AUDIENCE CHOICE AND INITIATIVE
In its early years, uses and gratifications emerged from a shift in the focus of media researchers from the classical effects question “what do media do to people?” to a different query, “what do people do with media?” (Katz, 1959, p.2). Katz argued that even powerful media usually cannot influence people who have no use for these media or their messages because “people’s values, their interests, their associations, their social roles, are pre-potent” and “people selectively ‘fashion’ what they see and hear to these interests” (p 3).

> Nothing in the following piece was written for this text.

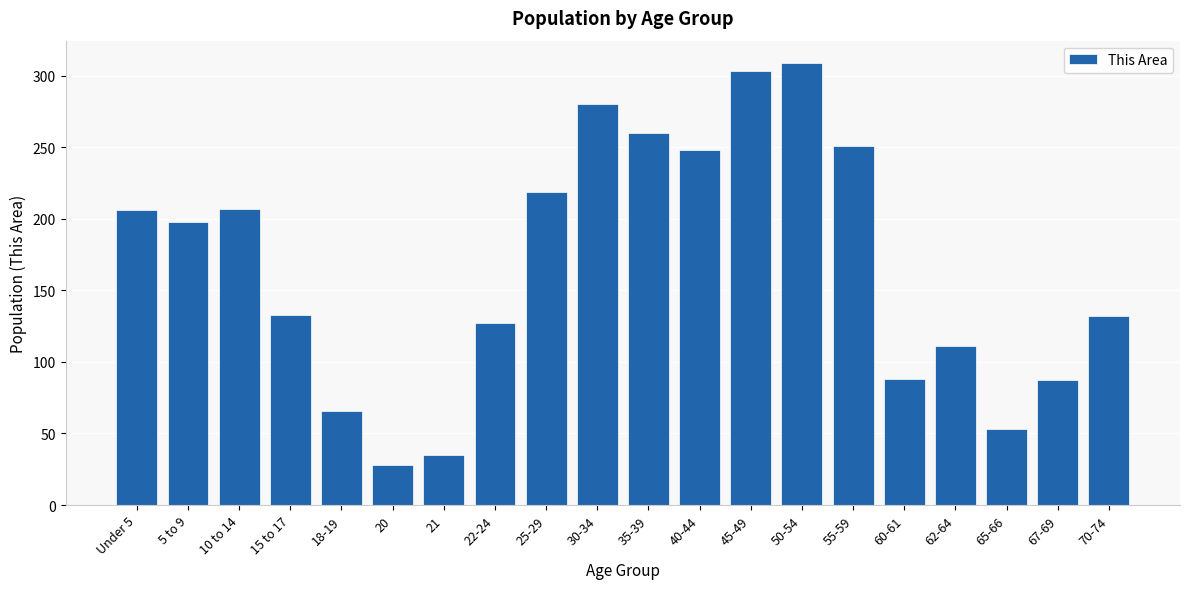

What is the ratio of the value at 18-19 to the value at 22-24?

0.5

Closely following this argument, Klapper (1960) questioned the validity of mechanistic approaches to studying media effects and offered a phenomenistic view of mass communication. He proposed that several elements—including individual predispositions, selective perception, and interpersonal dissemination of messages—intervene between message and response so that media messages intended to persuade usually reinforce people’s attitudes and behavior. Klapper stated two important points. First, the media, alone, are usually not necessary or sufficient causes of effects. Second, a medium might be an important source, but it is only one source of influence in our environment. Three years later, Klapper (1963) endorsed uses and gratifications for studying media effects. In addition, Bauer (1963) argued that we should consider the audience’s initiative in “getting the information it wants and avoiding what it does not want” (p. 7).
According to uses and gratifications, media are sources of influence working within a context of other possible influences. Media audiences are largely purposive, motivated, goal-directed, and variably active communicators who take the initiative when communicating. People select and use communication vehicles to satisfy their felt needs or desires. Social and psychological factors generate expectations and desires about communication settings, partners, and media, and are important factors to address in the process. These individual differences filter behavior and socially and psychologically constrain mediated communication. We need to understand motives and individual differences to explain media effects.

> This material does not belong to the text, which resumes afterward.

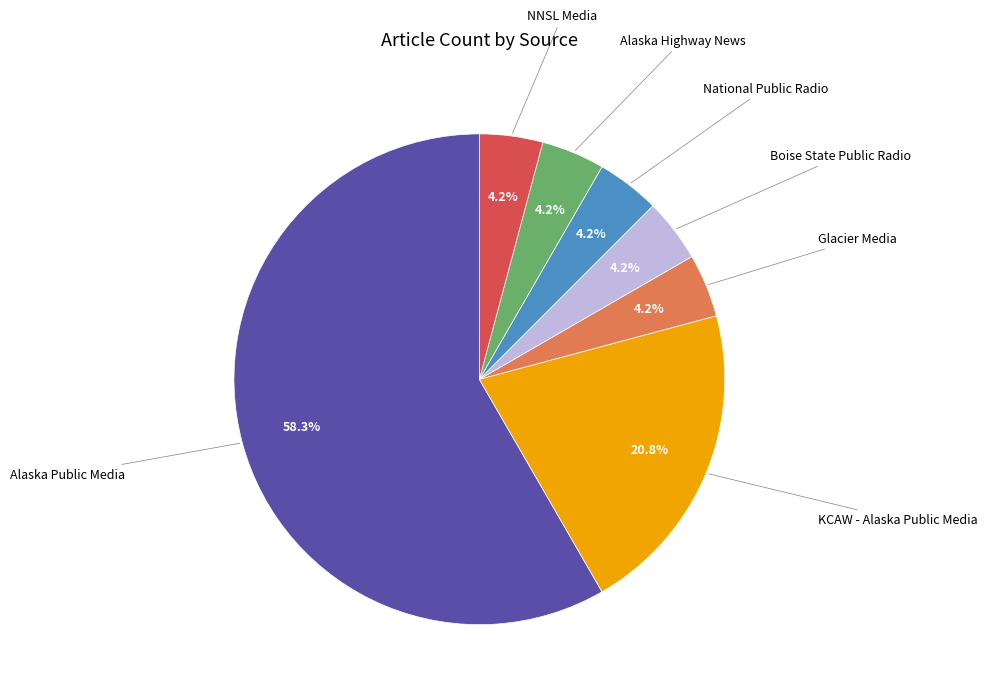

Is there any slice that represents more than half of the pie?

Yes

Uses and gratifications emphasizes individual choice. People choose among available communication or functional alternatives. They make their choices based on their wants, interests, and expectations. These choices affect the process and outcomes of communication (Katz et al., l974 Rubin, 2002). To understand communication processes and outcomes, we need to understand people’s background, motives, and involvement (Rosengren, 1974). In particular, people are variably motivated and involved when they communicate.
RESEARCH PROCRESSION
The roots of uses-and-gratifications research lie in the 1940s. The early research formulated typologies of motives rather than explaining media processes or effects. These typologies include the appeal of radio programs and newspapers. For example, Lazarsfeld (1940) considered the appeals of radio programs. Herzog (1940) suggested that four types of appeals motivated listeners of a radio quiz program: competition, education, self-rating, and sporting. Herzog (1944) also suggested that women sought distinct gratifications when listening to radio daytime serials: emotional release, wishful thinking, and seeking advice. When examining why people missed a newspaper during a strike, Berelson (1949) identified five motives for reading newspapers: to be informed about and to interpret public affairs, as a tool for daily living, for relief and escape from personal problems, for social prestige, and to feel connected to people in the news. In addition, Lasswell (1948) suggested media are functional for people and societies because they perform discrete activities: surveillance of the environment, correlation of pans of that environment, and transmission of our heritage. Later, Wright (1960) added entertainment as a fourth media activity. The research of this era preceded more conceptual descriptions of media use identified in subsequent studies and writings.
Later, for instance, McQuail, Blumler, and Brown (1972) suggested people watch television for four reasons: diversion (e.g., escaping problems, relaxing, releasing emotions, filling time); personal relationships (e.g., seeking companionship, social empathy, and social utility when talking with others); personal identity (e.g., reinforcing valves, self-understanding, exploring reality); and surveillance (e.g., learning, seeking advice, finding information). Similarly, Katz, Gurevitch, and Haas (1973) argued that people take the initiative for using the media to satisfy their cognitive needs (e.g., knowledge and understanding), affective needs (e.g., pleasure and emotion), social integrative needs (e.g., contact with family and friends), and tension-release needs (e.g., escape and disconnecting from others). From this foundation, Katz et al. (1974) synthesized the uses-and-gratifications approach, emphasizing an active audience, the initiative of motivated audience members in linking media choice and need gratification, and media competing with other functional alternatives for selection and use.
Over the years, uses-and-gratifications researchers have pursued a variety of tasks (Rubin, 2002). They have established typologies of media motives and linked these motives with people’s attitudes such as affinity and perceived reality and behaviors. They have compared people’s motives for using various media. They have examined people’s psychological and social circumstances such as personality, lifestyle, and life position when using the media. They have analyzed links between gratifications sought and obtained when using media such as television. They have assessed how individual differences, motives, media orientations, and exposure affect outcomes such as learning, cultivation, and parasocial interaction. They have considered the measurement of motives and gratifications. Moreover, they have extended uses-and-gratifications study to myriad of emerging communication technologies, including videocassette recorders, remote controls, personal computers, and the Internet. Researchers have accentuated the validity of emphasizing the role of individual initiative in selecting media and messages as communication alternatives have evolved and expanded.